There have been only a few periods, marked on the chart, where it has spent much time outside the low correlation zones. Two of the times it’s fairly obvious why, and the time in 2014 is around when Russia annexed Crimea, but it’s not clear if that was the catalyst (or one of them).

Nonetheless, it illustrates the point that stock markets are rarely persistently affected by geopolitical uncertainty.

More impactful today (unless, of course, there is a rapid escalation in the situation in Russia) for US stocks and volatility is China. The economy seems unable to bounce back from the pandemic, with another sign of the malaise in weaker-than-expected spending over the recent holiday.

The yuan has weakened to a seven-month low versus the dollar, as well as weakening against several other Asian currencies.
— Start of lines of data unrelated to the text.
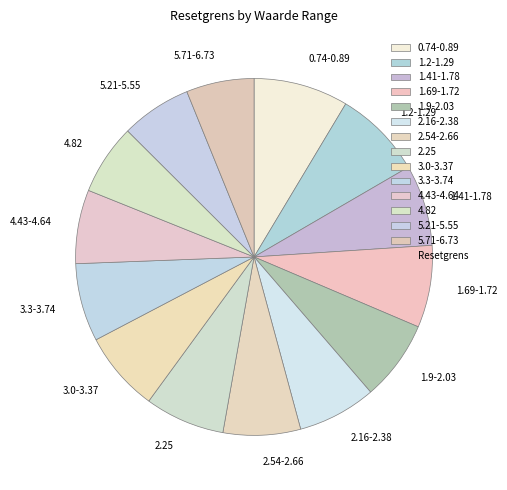

True or false: 3.0-3.37 accounts for 7% of the total.

True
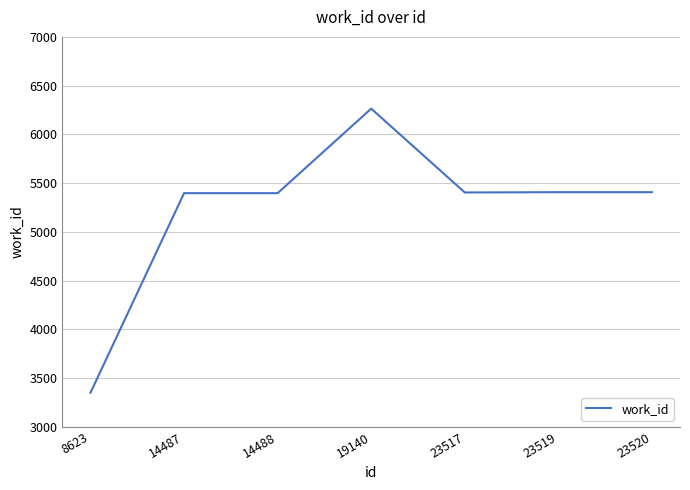

The chart shows a value of 5397 at 14487. True or false?

True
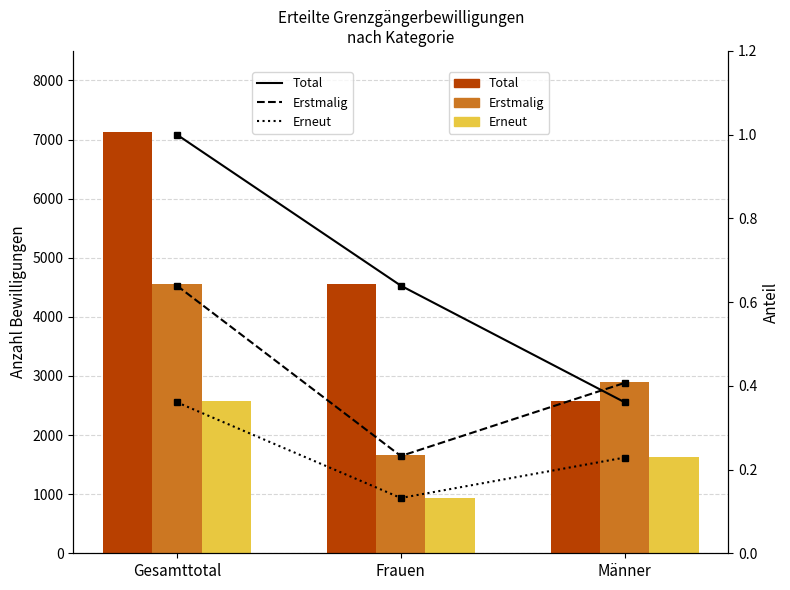

What is the difference between the maximum and minimum values in the Erstmalig series?

0.4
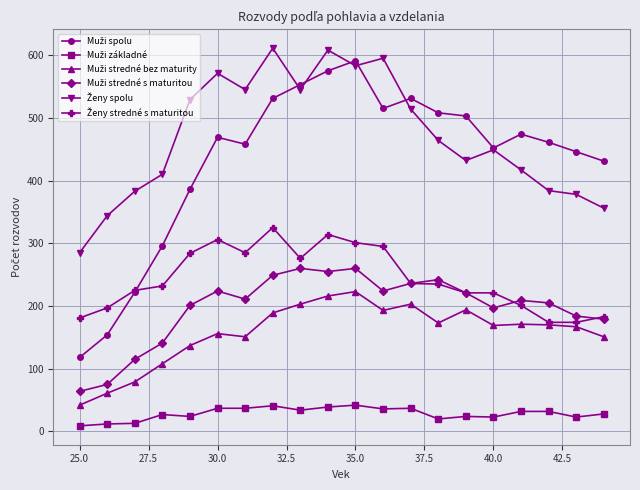

What is the greatest value displayed?

611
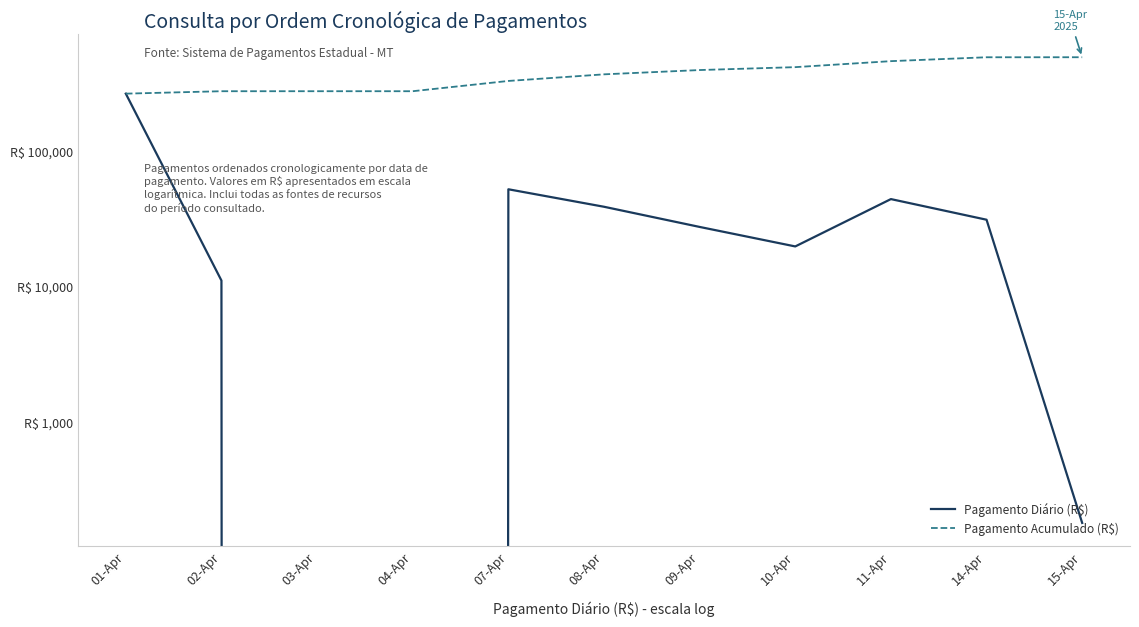

Which category has the highest value in the Pagamento Acumulado (R$) series?

15-Apr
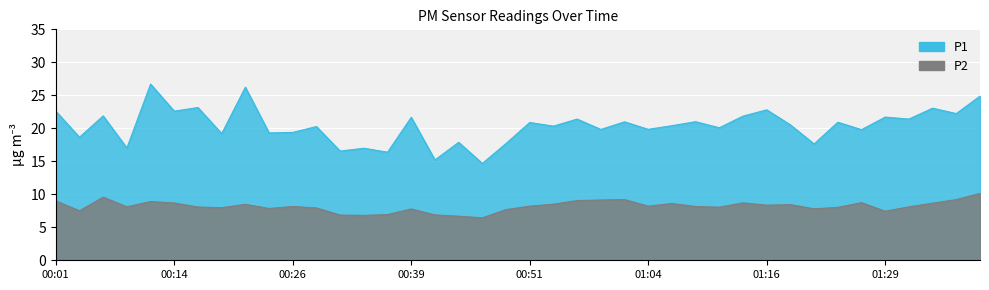

At which category does P1 reach its first local valley?

00:04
Inflation has remained stubbornly low, but policy makers in China do not have infinite patience and are likely to keep incrementally easing fiscal and monetary policy.

china is more consequential than russia for stock market risks

There is a strong US and global disinflationary trend at the moment, allowing the Fed to ease back, stocks to rally and the VIX to remain low. But when China eases further, it starts the timer for that favorable wind coming to an end.